▶ **EXERCISE**: Render each line of the data below as a string in a single JSON list. Skip blank lines and leave the pictures out.

▶ **COLLECTED MATERIAL**:
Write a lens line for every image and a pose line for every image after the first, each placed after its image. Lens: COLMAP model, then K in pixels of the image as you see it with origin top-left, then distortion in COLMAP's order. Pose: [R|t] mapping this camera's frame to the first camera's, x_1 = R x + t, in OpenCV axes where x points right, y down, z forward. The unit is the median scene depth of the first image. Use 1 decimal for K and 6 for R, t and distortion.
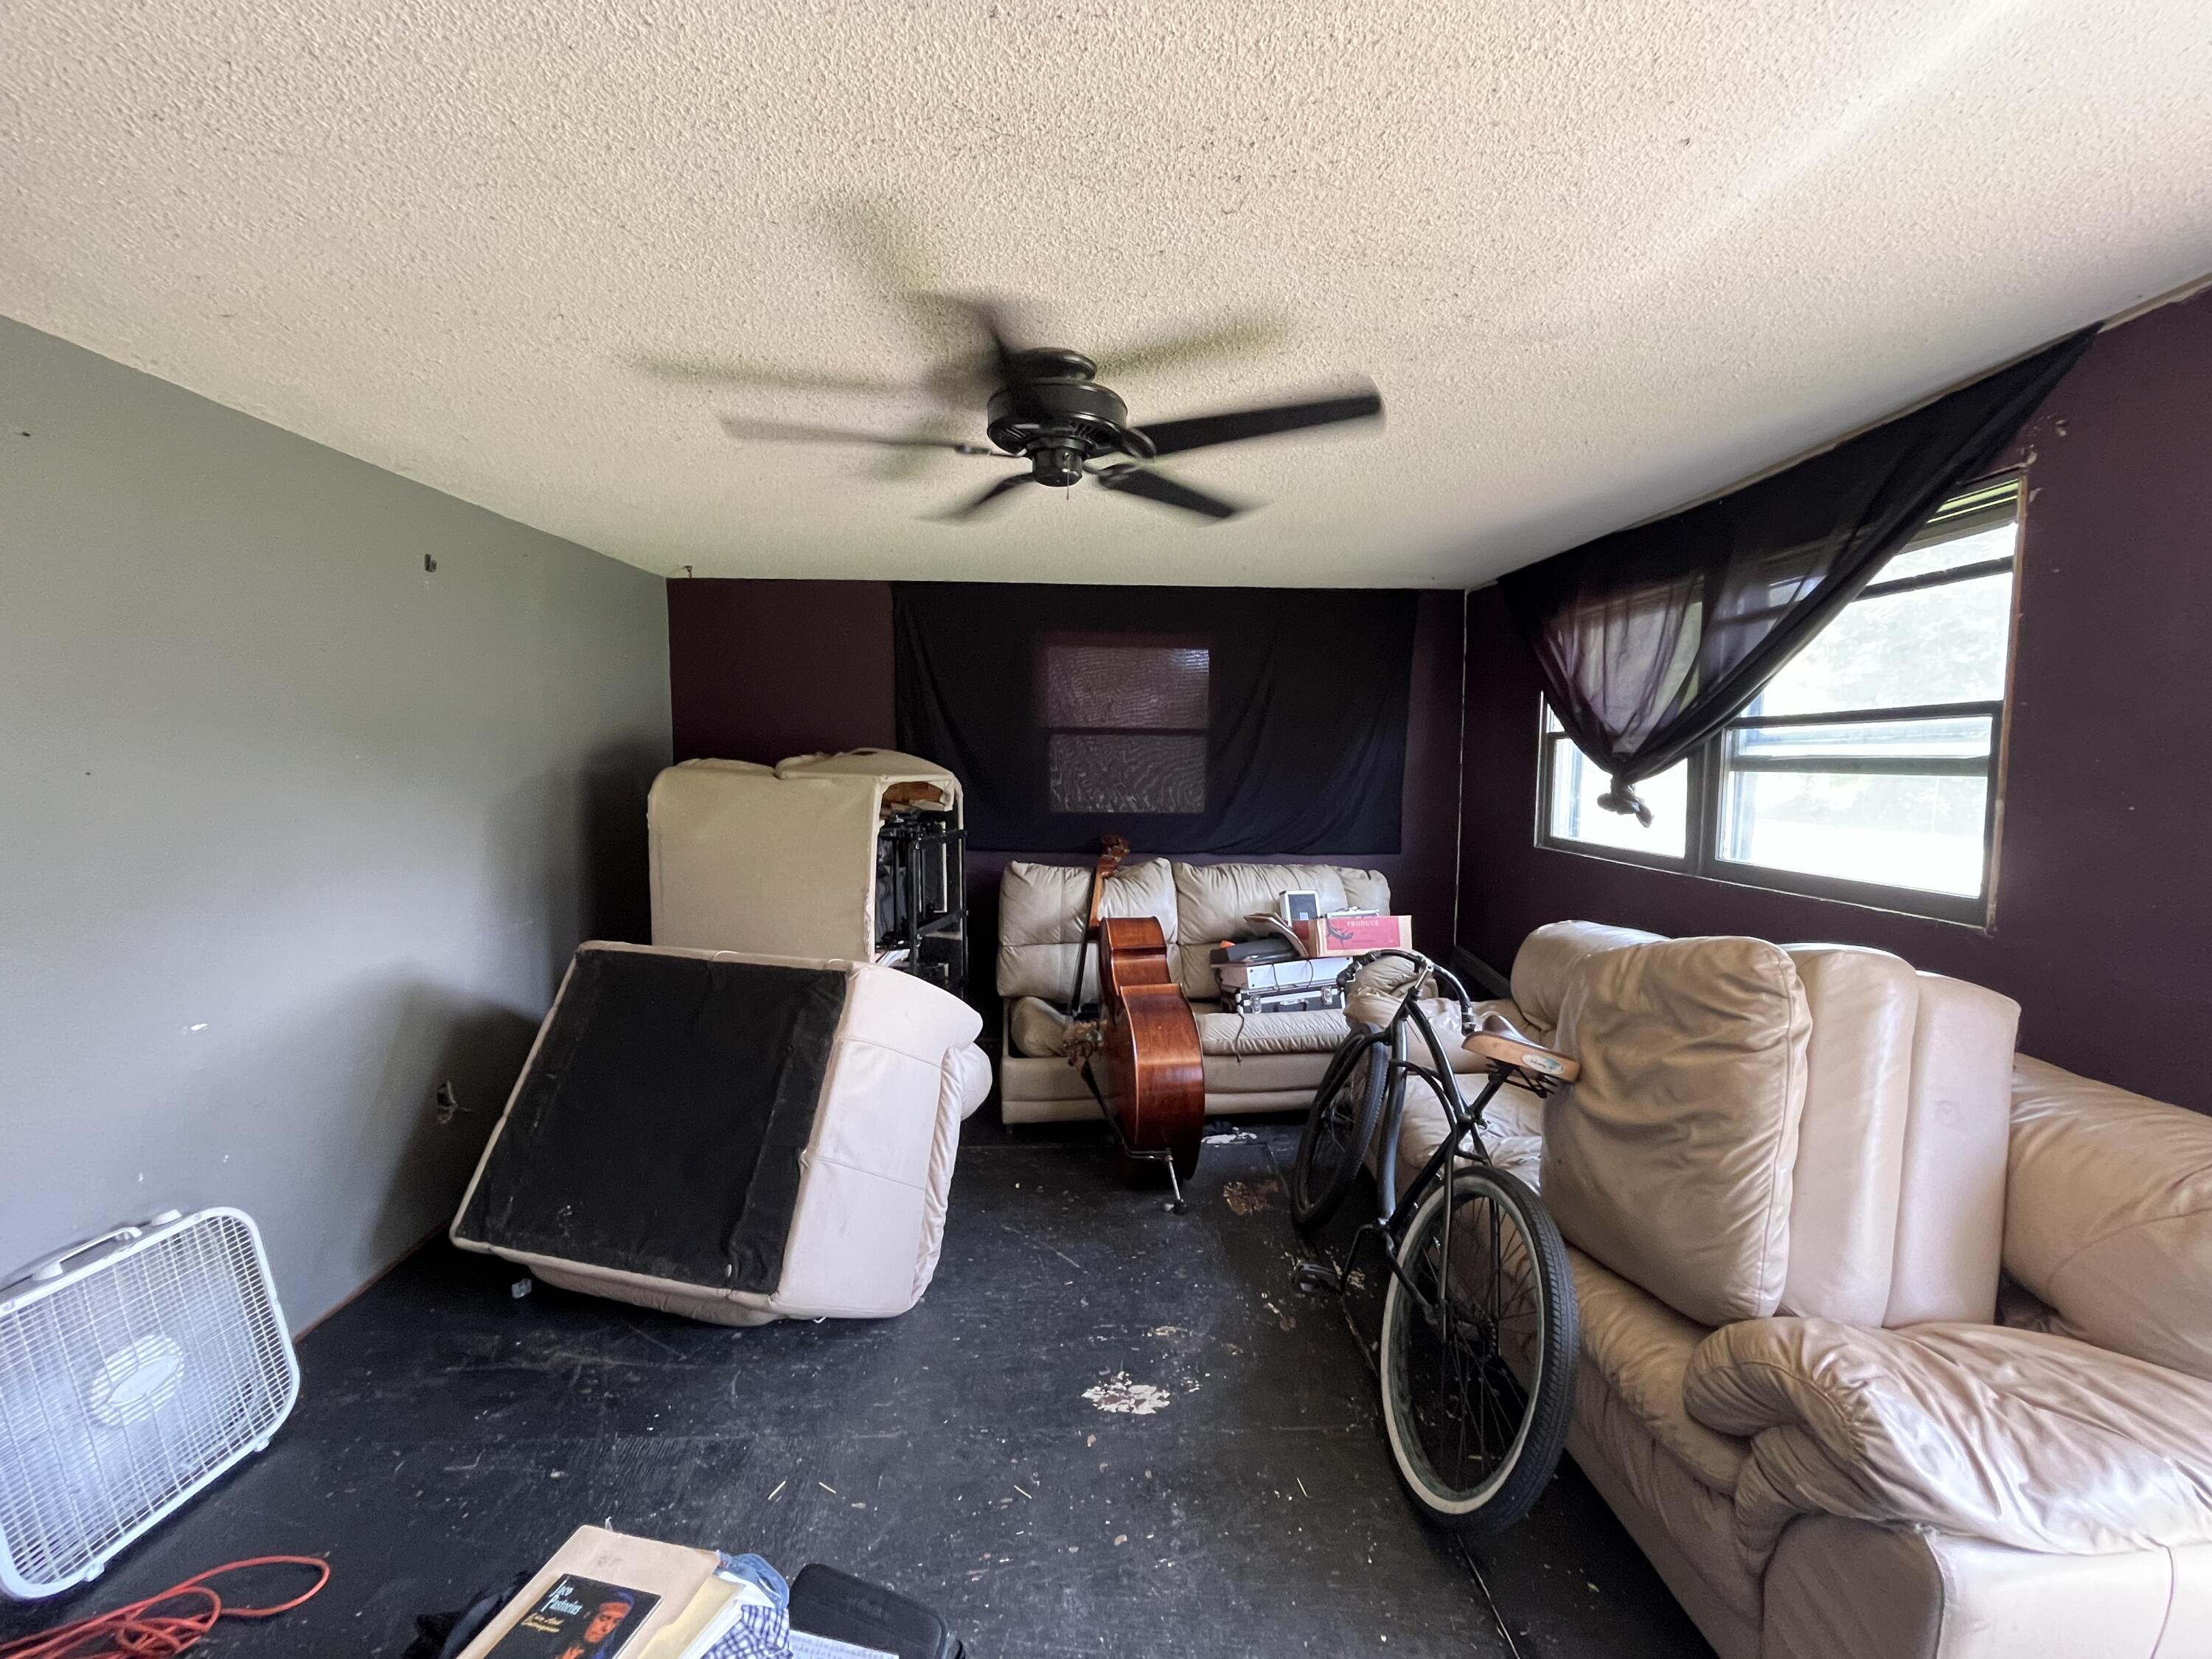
lens RADIAL K [[904.6, 0, 1099.9], [0, 904.6, 817.1], [0, 0, 1]] dist [-0.003242, -0.000294]
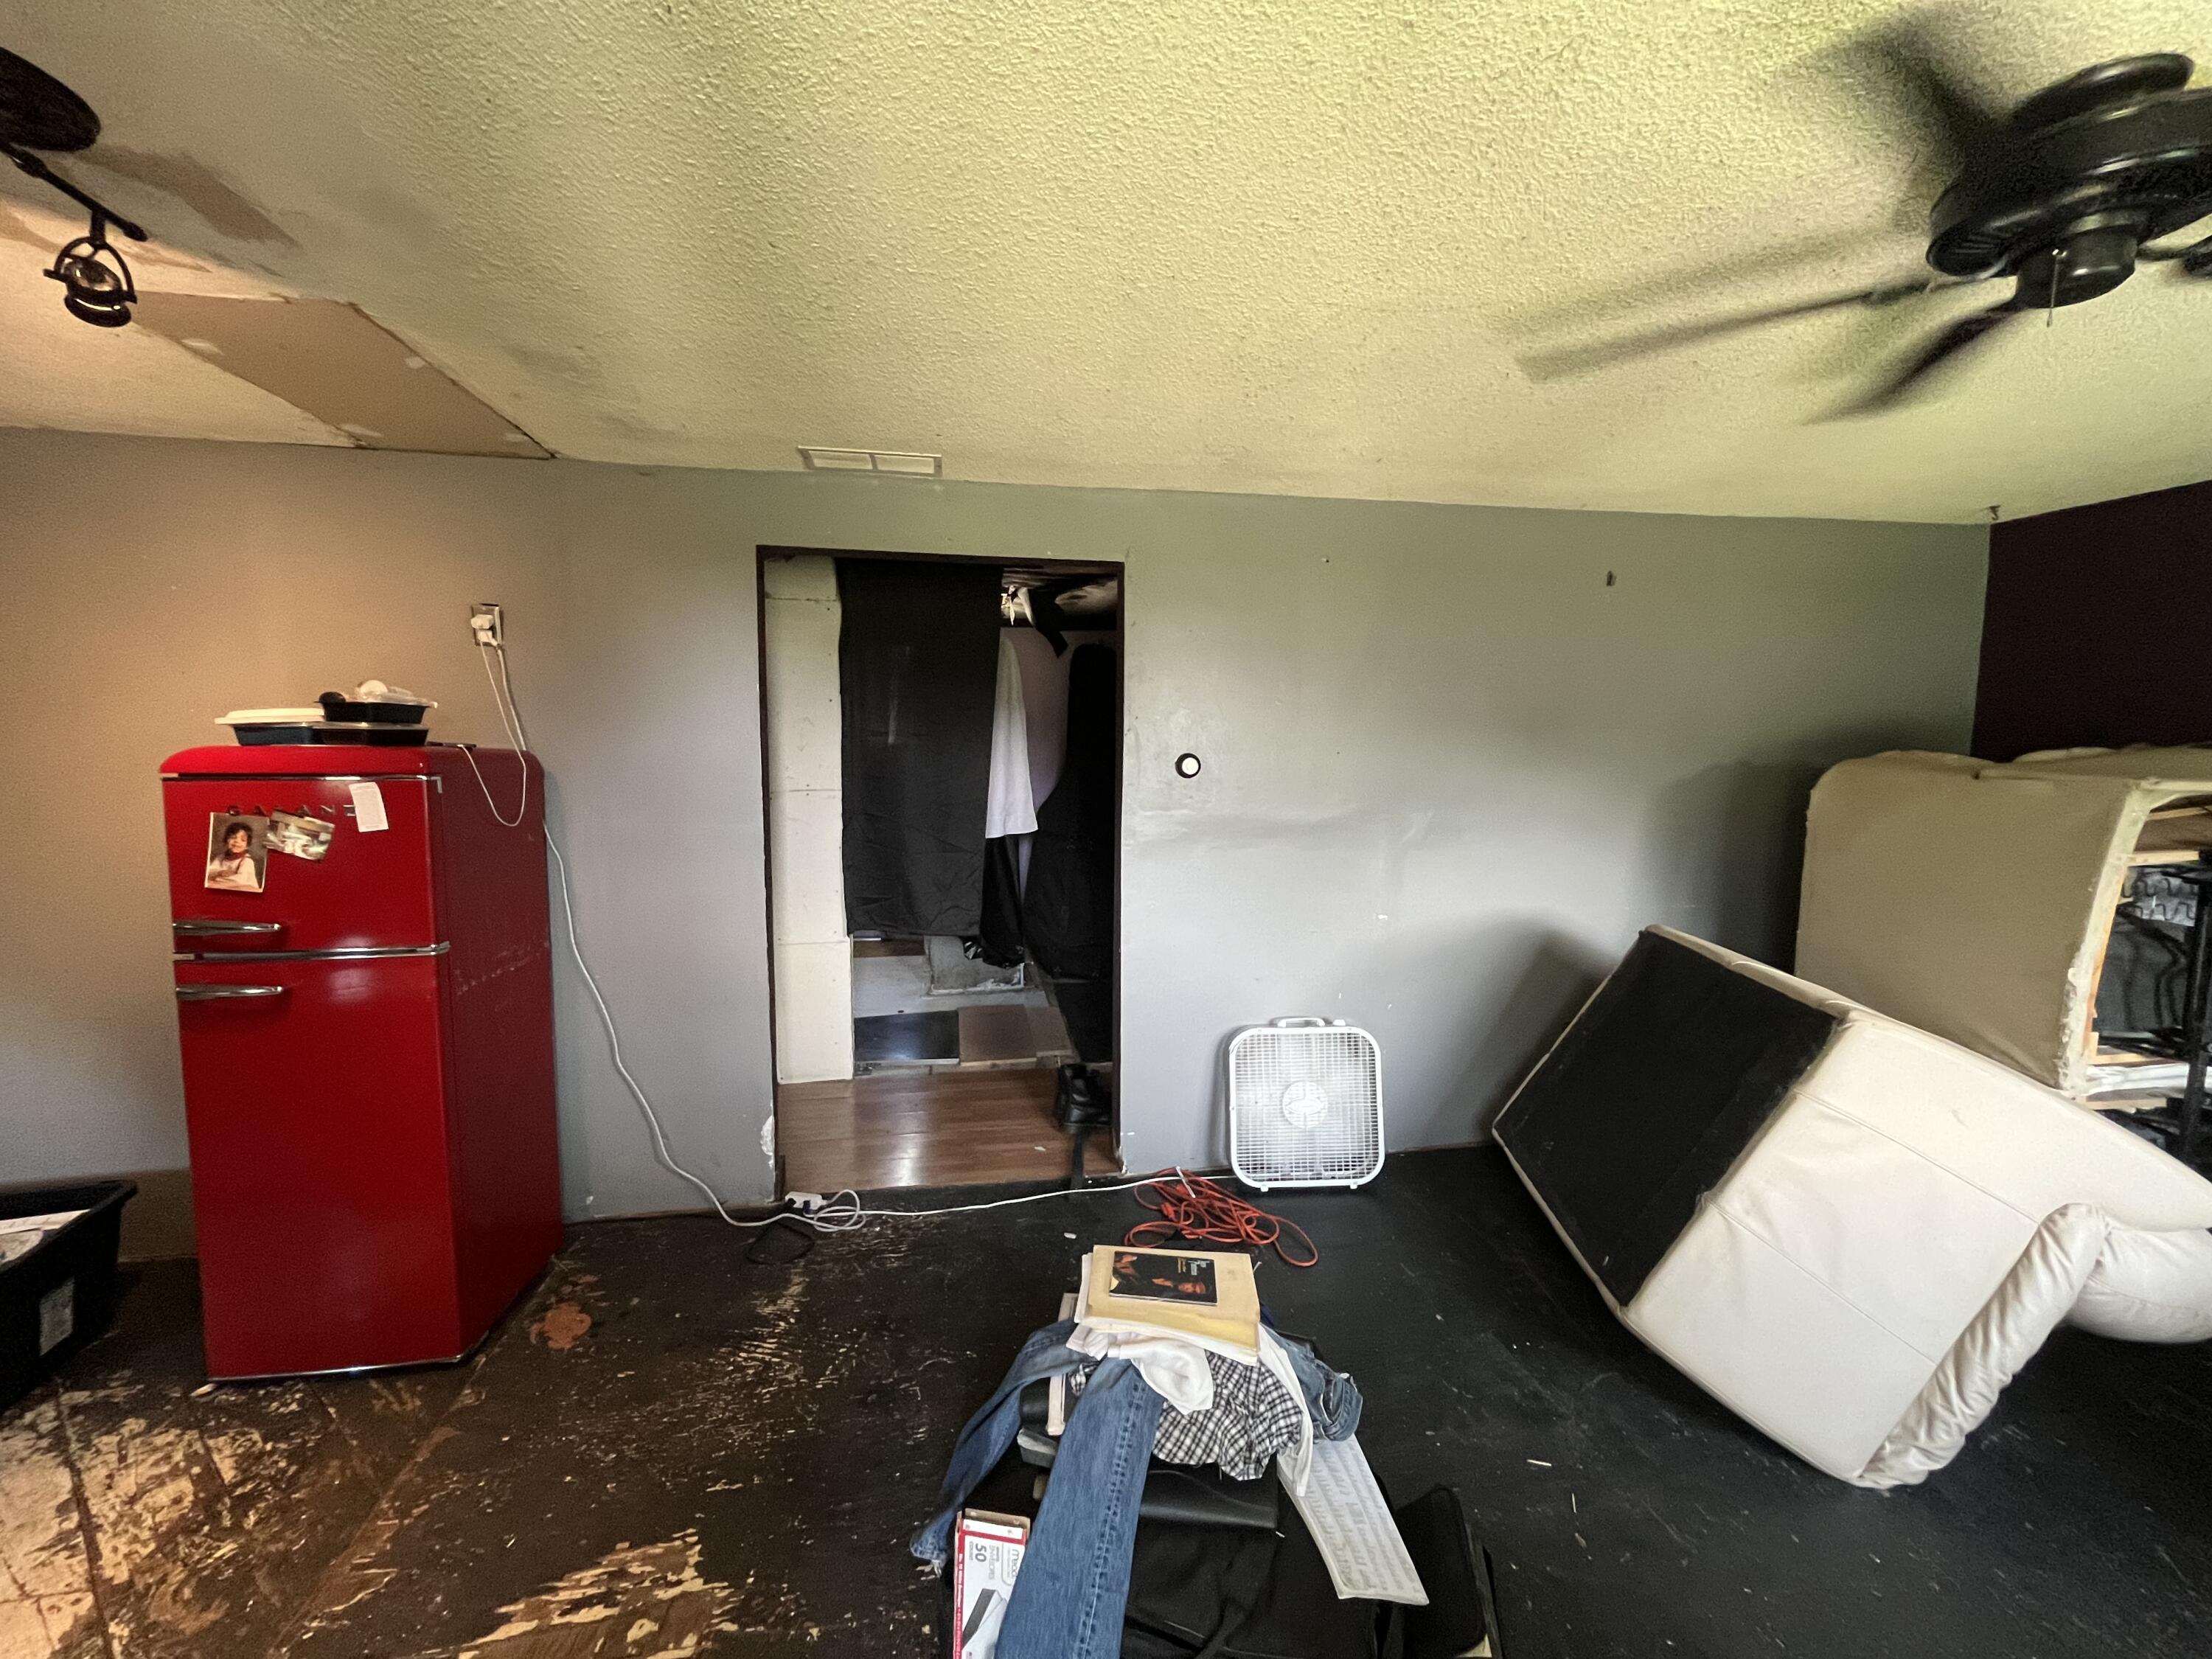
lens RADIAL K [[904.6, 0, 1099.9], [0, 904.6, 817.1], [0, 0, 1]] dist [-0.003242, -0.000294]
pose [[0.139786, 0.082647, -0.986727, 0.477280], [-0.077294, 0.994381, 0.072338, -0.013767], [0.987160, 0.066156, 0.145388, 0.289171]]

▶ **WORKED SOLUTION**:
[
  "Write a lens line for every image and a pose line for every image after the first, each placed after its image. Lens: COLMAP model, then K in pixels of the image as you see it with origin top-left, then distortion in COLMAP's order. Pose: [R|t] mapping this camera's frame to the first camera's, x_1 = R x + t, in OpenCV axes where x points right, y down, z forward. The unit is the median scene depth of the first image. Use 1 decimal for K and 6 for R, t and distortion.",
  "lens RADIAL K [[904.6, 0, 1099.9], [0, 904.6, 817.1], [0, 0, 1]] dist [-0.003242, -0.000294]",
  "lens RADIAL K [[904.6, 0, 1099.9], [0, 904.6, 817.1], [0, 0, 1]] dist [-0.003242, -0.000294]",
  "pose [[0.139786, 0.082647, -0.986727, 0.477280], [-0.077294, 0.994381, 0.072338, -0.013767], [0.987160, 0.066156, 0.145388, 0.289171]]"
]